Over the last month more than 1,000 current and former staffers with the aid group Doctors Without Borders have signed a letter with an explosive accusation: The vaunted organization, they say, is built on a mindset of "white supremacy" that perpetuates "racism by our staff, in our policies, in our hiring practices, in our workplace culture, and through the imposition of dehumanising 'humanitarian' programmes by a privileged, white minority workforce."
Among the signatories is Margaret Ngunang, a clinical social worker whose experience offers a window into why the grassroots campaign has become so impassioned.
Ngunang, who is originally from Cameroon, joined Doctors Without Borders just three years ago after a long career in the U.S. She says she was inspired by what she'd heard about the group from her daughter, a pharmacist already working with Doctors Without Borders. Its 65,000 members provide critical care to people in some of the most desperate and dangerous places in the world. In 1999 the group was awarded the Nobel Prize for peace.
"I thought it was a great organization given the work that they were doing in countries that have experienced war and famine," Ngunang says.
The possibility that she'd face racial discrimination from them? "It did not cross my mind at all," says Ngunang.
But Ngunang says the microaggressions began literally the moment she reached her first posting — a hospital run by the aid group in South Sudan.
Suitcases still in hand, Ngunang and another new arrival — also an African immigrant based in the U.S. — walked into the office of a top official:
"A white female, talking to two people. And when we said hello to this woman, she ignored us. You know, she turned, looked at us and continued talking."
Ngunang told herself that maybe this woman was just very busy — or an unusually rude person.
But over the following weeks, again and again Ngunang would notice white staffers treating white colleagues warmly while ignoring "people with my skin tone, people with my accent. It was this sense of being invisible because you're black."
When many of her white colleagues did notice her, Ngunang adds, it was often to second-guess her judgement and decisions. "You have everything that you do being put under the microscope," she recalls. "Everything that you do is questioned."
But Ngunang says the situation was far worse for local South Sudanese staff. For them a job with Doctors Without Borders was too precious to risk complaining about any problems — even when white staffers would talk down to them and berate them.
"For me, says Ngunang, "it was just very traumatizing ... because [I come] from Cameroon, it brought back the colonial mentality."
Christos Christou is president of the international board of Doctors Without Borders.
In an interview with NPR about the letter, he questioned how widespread incidents of outright racism are across the organization's dozens of missions.
But he says there is no question the organization is built on a problematic model. "It's this idea of the white savior — the white doctor going and providing assistance to the people in Africa and especially to little African kids."
Christou says it's time for a total revamp:
"Being clearly anti-racist in this organization is not just about dismantling and overcoming all these barriers that may have been created over all these years," he says. "It's about rethinking the humanitarian model: The whole way of distributing the decision-making power and also the resources."
As a start, on Thursday he is convening a meeting of the international board to vote on a range of measures — including setting metrics for progress that will be regularly monitored.
But how much of this talk will translate into a new reality on the ground?
Africa Stewart is the president of Doctors Without Borders' U.S. board. She points to her own election back in 2017 as a sign of the appetite for change. Consider, she notes, who raised her:
"A surgical scrub tech, my mom — who could not go to nursing school.

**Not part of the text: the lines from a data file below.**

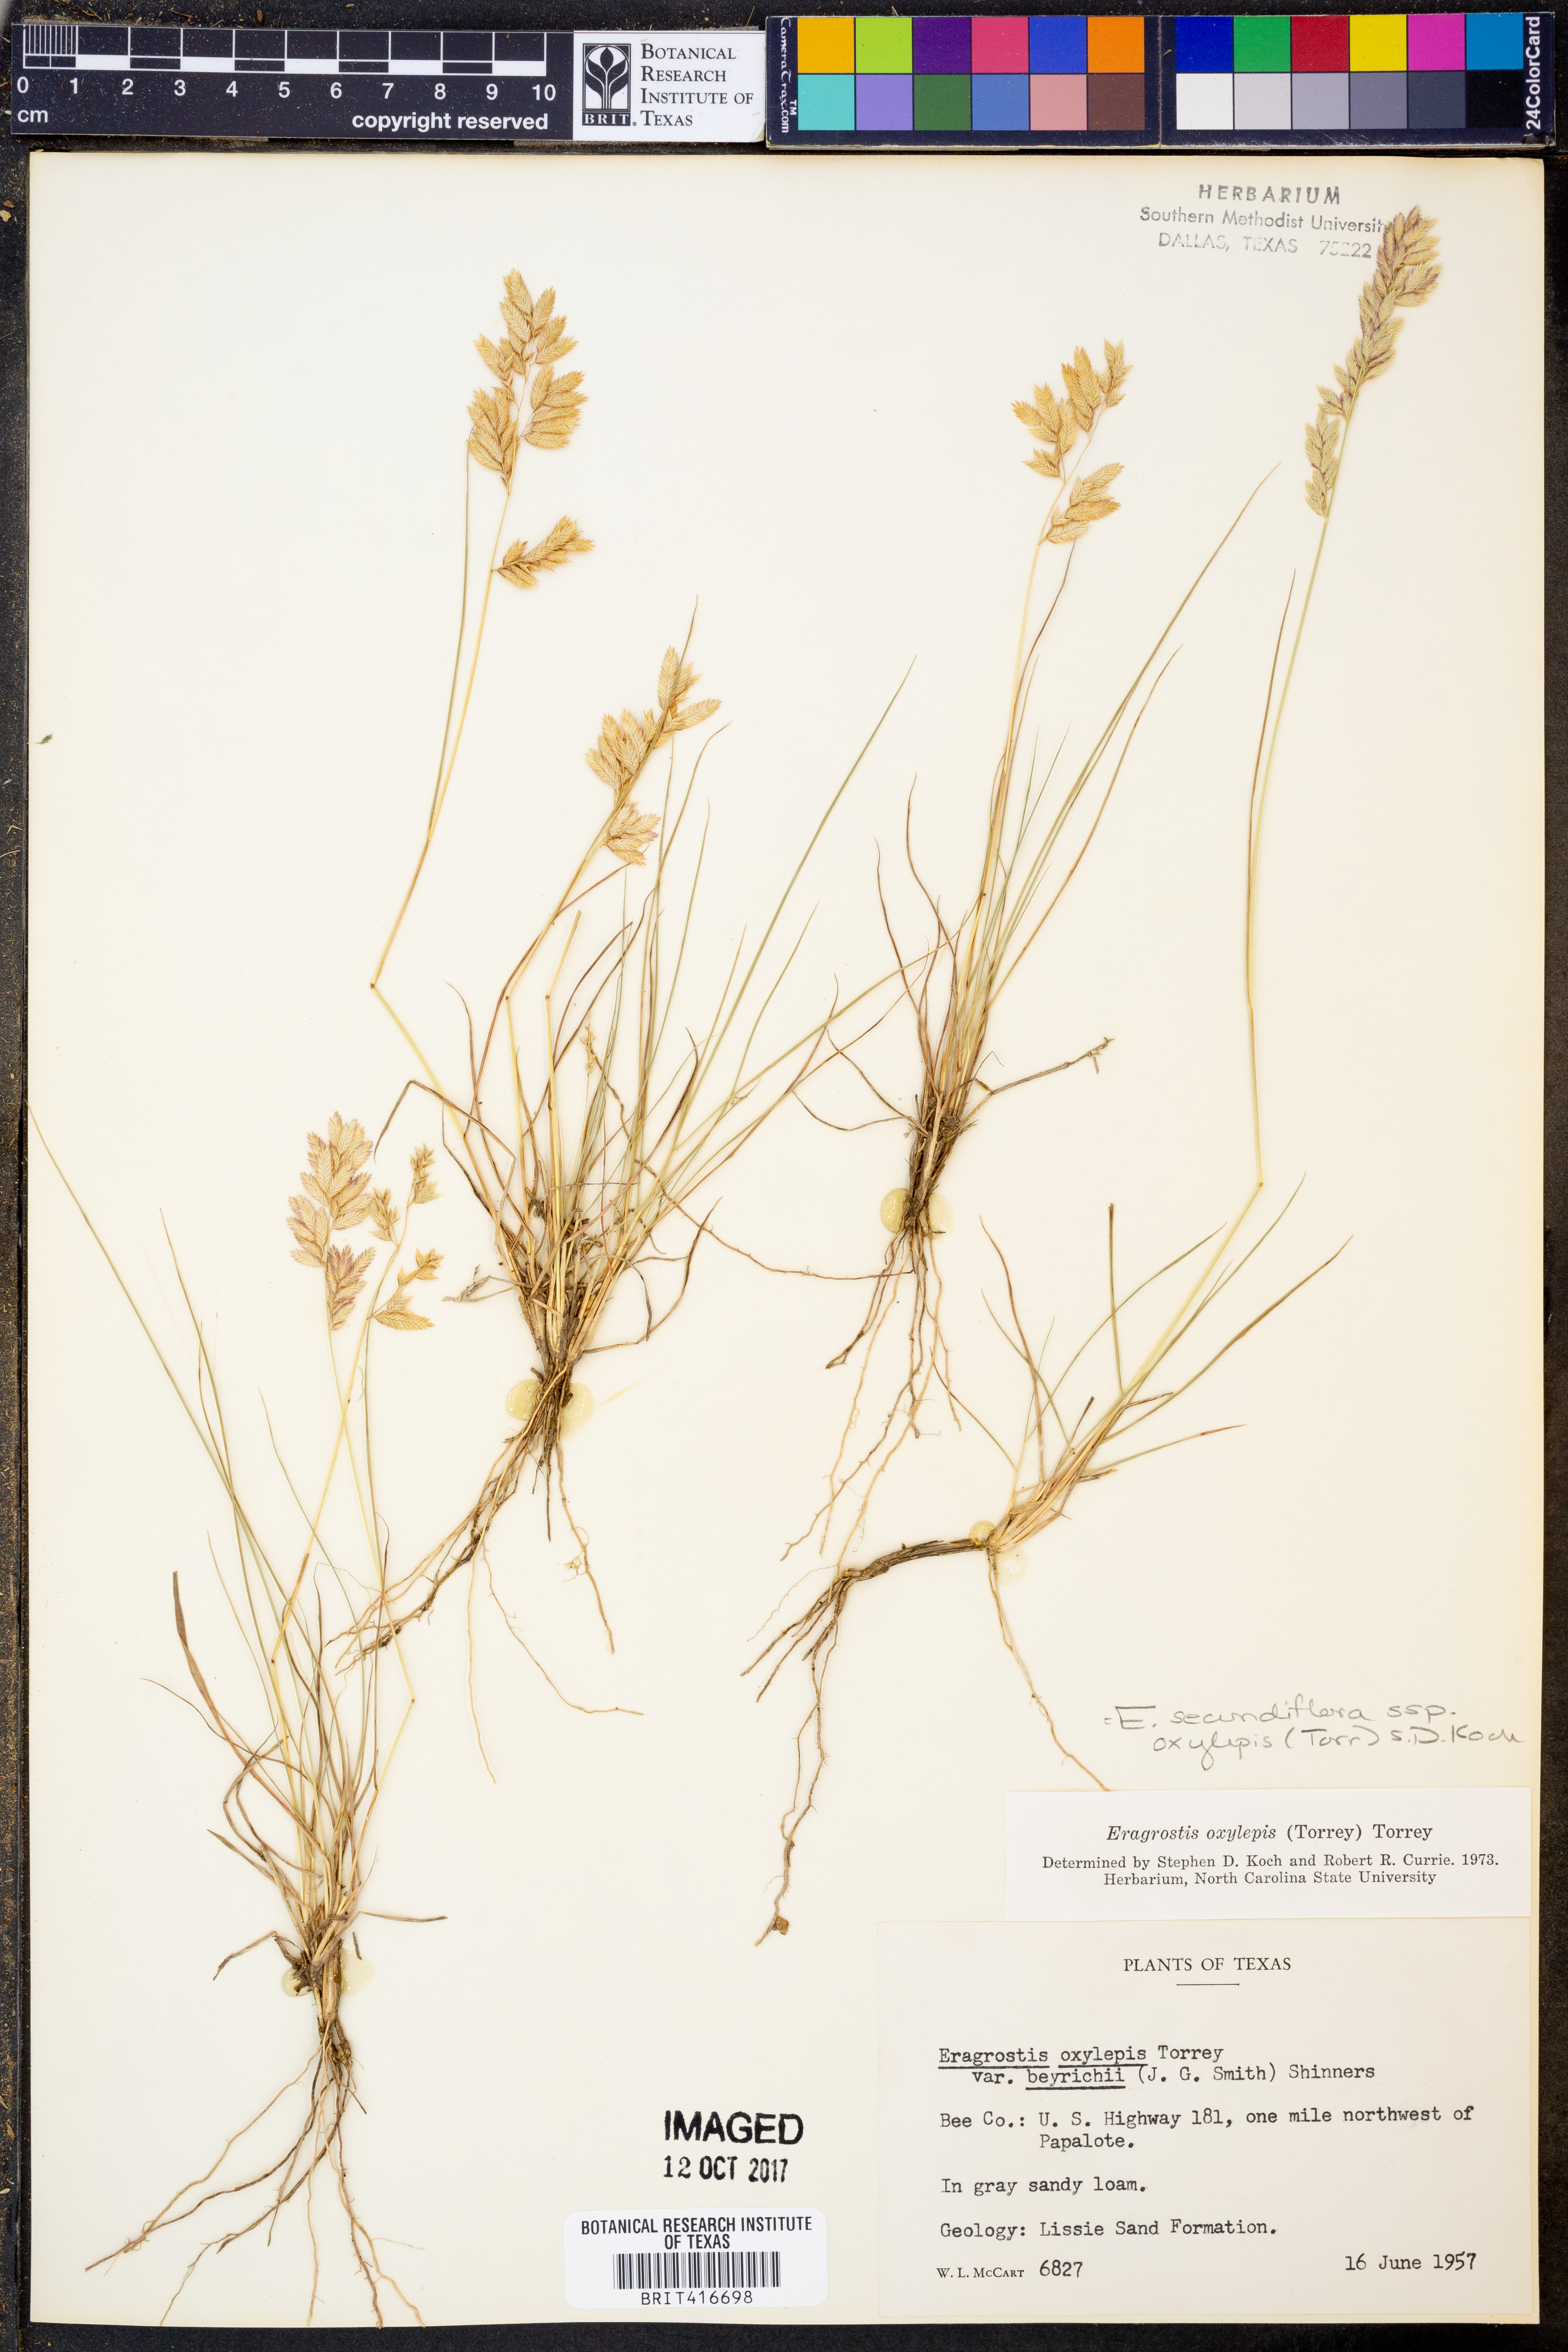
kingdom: Plantae
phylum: Tracheophyta
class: Liliopsida
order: Poales
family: Poaceae
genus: Eragrostis
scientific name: Eragrostis secundiflora
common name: Red love grass
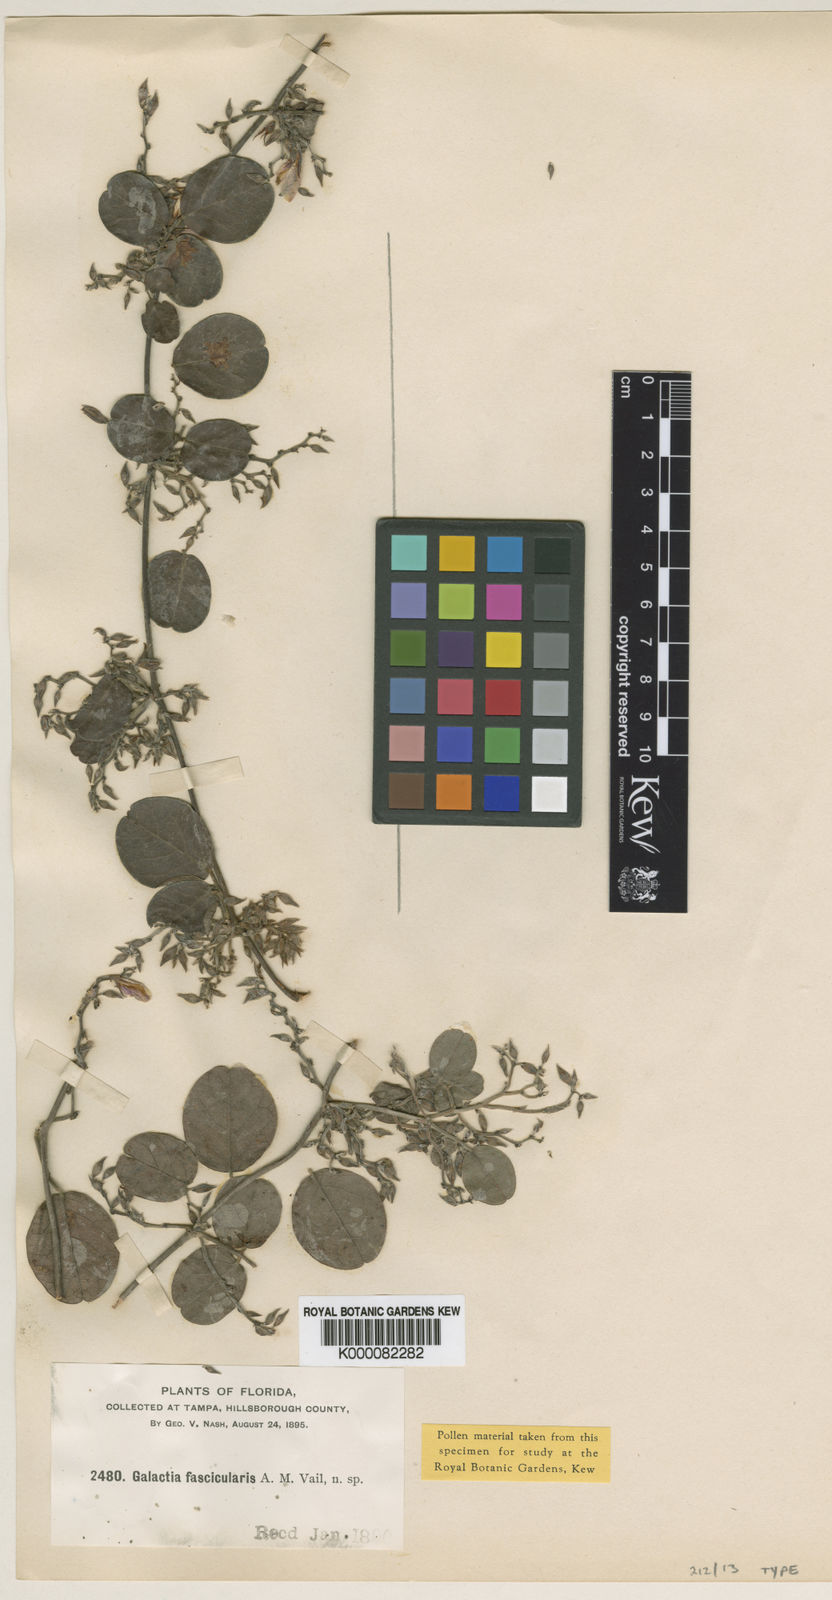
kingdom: Plantae
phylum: Tracheophyta
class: Magnoliopsida
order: Fabales
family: Fabaceae
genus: Galactia
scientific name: Galactia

A Black Panther dad, [who] named [me] Africa," says Stewart, laughing. "I mean, was I not born for this?"
And she's says she's part of a wave of more diverse leaders. The U.S. board of 13 members is now majority women, with two other Black members and a Mexican American.
Similarly, over the last decade the share of program leadership positions throughout Doctors Without Borders that are filled by people from the global south — as opposed to Europeans and Americans — has increased from 24% to 46%.
But Stewart also notes that various measures that she and others have pushed in the past several years are taking a long time to implement — including a plan adopted by the international board to reduce the pay gap between international staff and local staff.
"It feels like we're part of the solution. But it also feels like, 'Well, damn it. How long does it take to wear down a mountain?' "
As for Margaret Ngunang, she says when she returned from South Sudan, she confronted her daughter about all the racism she'd witnessed there.
"I said, 'Why didn't you tell me about that part of it?' My daughter laughed and said, 'Then you wouldn't have gone.' She just really believes in the mission of [Doctors Without Borders]."
On reflection, Ngunang says she still does too.
"That's the the reason I'm doing what I'm doing now," she says. "Is it going to make a change? Maybe not. But at least I will know that I added my voice."